None of these formats are “bad.” They were built for different jobs. kinodb’s bet is that robot learning deserves an episode-first database layer that can ingest from all of them.

The kinodb Idea

kinodb is an embedded trajectory database written in Rust. It stores a dataset as a single .kdb file with:

a fixed-size file header,
contiguous per-episode payloads,
length-prefixed metadata,
packed f32 state/action arrays,
optional image payloads with compressed-image pass-through,
an end-of-file episode index for O(1) lookup.

The workflow is deliberately simple:

# HDF5: robomimic, LIBERO, DROID-style data.
kino ingest data.hdf5 --output data.kdb --format hdf5 --embodiment franka

# LeRobot v2/v3 directory.
kino ingest ./lerobot_pusht --output pusht.kdb --format lerobot

# RLDS / TFRecord directory.
kino ingest ./bridge_rlds --output bridge.kdb --format rlds --embodiment widowx

After ingest, every dataset has the same read path:

kino info data.kdb
kino schema data.kdb
kino query data.kdb "embodiment = 'franka' AND success = true"

import kinodb

db = kinodb.open("data.kdb")
hits = db.query("task CONTAINS 'pick' AND num_frames > 50")
ep = db.read_episode(hits[0])

What kinodb Changes

One API after ingest

HDF5 demos, LeRobot episodes, and RLDS TFRecord steps become the same logical object: metadata plus frames. Training code no longer has to branch on h5py, pyarrow, and TensorFlow parsing rules.

Episode-first access

Robot training typically samples episodes or windows inside episodes. A Parquet scan is excellent when the question is “read one column across millions of rows.” A trajectory database wants “give me episode 817 and its metadata now.” kinodb puts that access pattern in the file layout.

Query and mixing as first-class operations

KQL exists because every robotics project eventually wants filters like:

kino query bridge.kdb "success = true AND task CONTAINS 'drawer'"
kino merge *.kdb --output successful.kdb --filter "success = true"
kino mix --source bridge.kdb:0.4 --source aloha.kdb:0.6 --sample 1000

Native HDF5, Parquet, and TFRecord do not provide the shared trajectory metadata semantics needed to make this uniform.

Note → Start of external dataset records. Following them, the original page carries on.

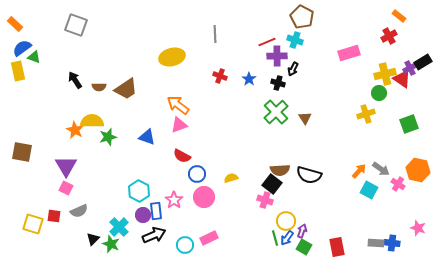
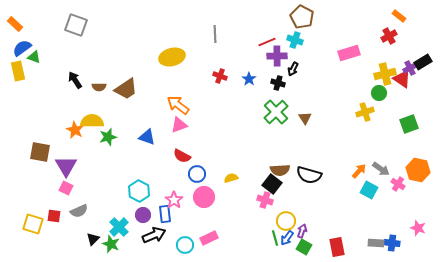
yellow cross at (366, 114): moved 1 px left, 2 px up
brown square at (22, 152): moved 18 px right
blue rectangle at (156, 211): moved 9 px right, 3 px down
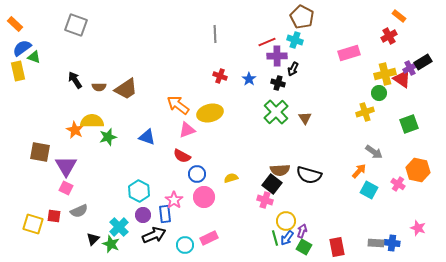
yellow ellipse at (172, 57): moved 38 px right, 56 px down
pink triangle at (179, 125): moved 8 px right, 5 px down
gray arrow at (381, 169): moved 7 px left, 17 px up
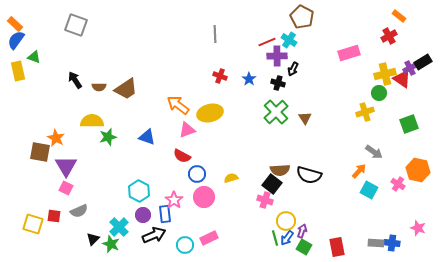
cyan cross at (295, 40): moved 6 px left; rotated 14 degrees clockwise
blue semicircle at (22, 48): moved 6 px left, 8 px up; rotated 18 degrees counterclockwise
orange star at (75, 130): moved 19 px left, 8 px down
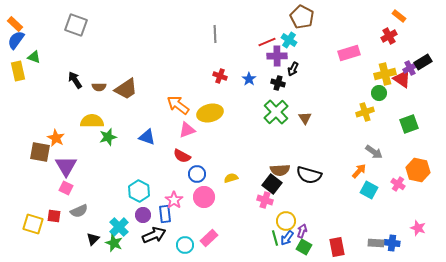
pink rectangle at (209, 238): rotated 18 degrees counterclockwise
green star at (111, 244): moved 3 px right, 1 px up
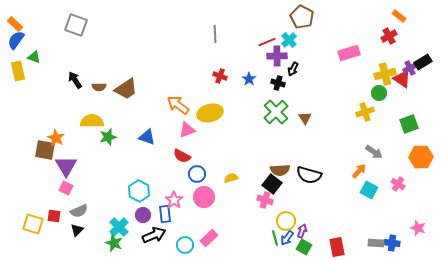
cyan cross at (289, 40): rotated 14 degrees clockwise
brown square at (40, 152): moved 5 px right, 2 px up
orange hexagon at (418, 170): moved 3 px right, 13 px up; rotated 15 degrees counterclockwise
black triangle at (93, 239): moved 16 px left, 9 px up
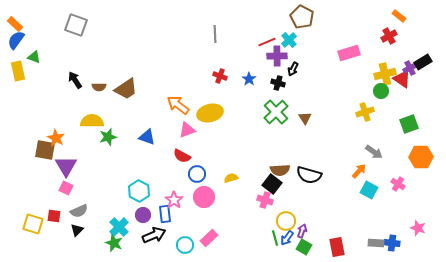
green circle at (379, 93): moved 2 px right, 2 px up
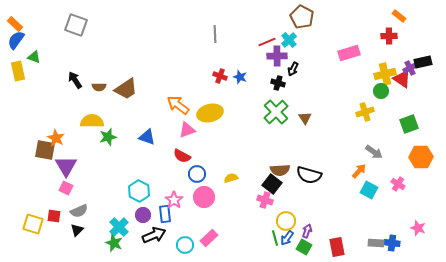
red cross at (389, 36): rotated 28 degrees clockwise
black rectangle at (423, 62): rotated 18 degrees clockwise
blue star at (249, 79): moved 9 px left, 2 px up; rotated 16 degrees counterclockwise
purple arrow at (302, 231): moved 5 px right
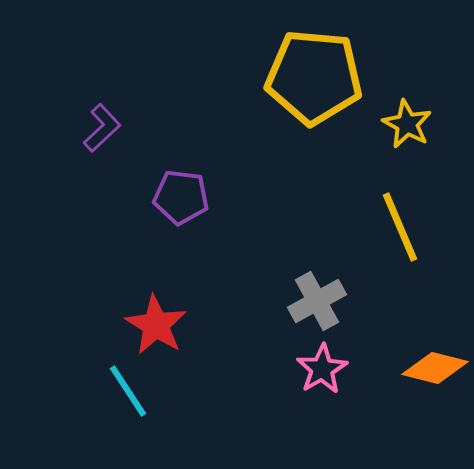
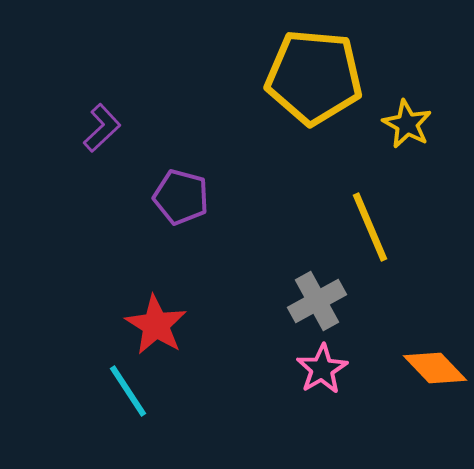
purple pentagon: rotated 8 degrees clockwise
yellow line: moved 30 px left
orange diamond: rotated 32 degrees clockwise
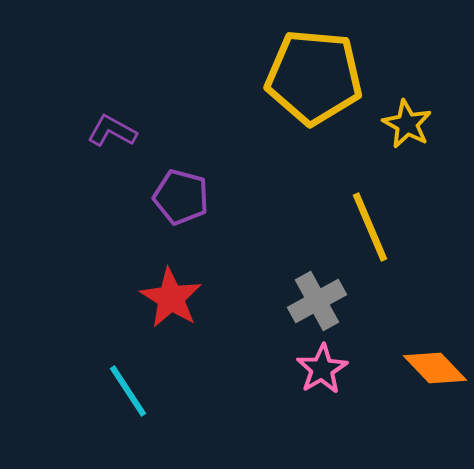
purple L-shape: moved 10 px right, 3 px down; rotated 108 degrees counterclockwise
red star: moved 15 px right, 27 px up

Rust engine, Python interface

The storage and parsing paths live in Rust for predictable performance, memory-mapped I/O, and a single CLI binary. Python remains the user-facing training interface through PyO3, NumPy arrays, and PyTorch datasets.

Current Results

The benchmark history behind the launch has three important claims:

Claim	Evidence recorded in the benchmark history
Conversion preserves data	15/15 datasets exact match; robomimic correctness issue was traced to benchmark-side lexicographic sorting and fixed
Metadata operations become cheap	Tabular median metadata scan speedup: 375x; image datasets: 605-2,648x
Episode access improves on the target workload	Tabular median random read speedup: 8.6x; image random reads: 3.3-20x once JPEG pass-through was working

The honest framing is important: kinodb is not claiming to beat HDF5 at every raw array read. HDF5 is extremely good at direct array access. kinodb’s contribution is the unified trajectory layer: indexed episodes, metadata queries, cross-format mixing, validation, and a Python training bridge.

Current Scope vs Roadmap

Implemented now:

.kdb reader/writer with memory-mapped reads.
HDF5 ingest for robomimic/LIBERO-style data/demo_* files.
LeRobot v2/v3 Parquet ingest, including action/state list columns and image struct payloads.
RLDS TFRecord parser without a TensorFlow runtime dependency.
KQL metadata filters.
info, schema, validate, query, mix, merge, export, and bench CLI commands.
PyO3 Python bindings and PyTorch dataset helpers.
gRPC server and Python client.

Roadmap:

Window-level frame sampling instead of whole-episode reads.
Raw compressed image return path and lazy image decode.
More complete video segment indexing.
Shared-memory serving for single-node high-throughput training.
Published wheels and packaged CLI releases.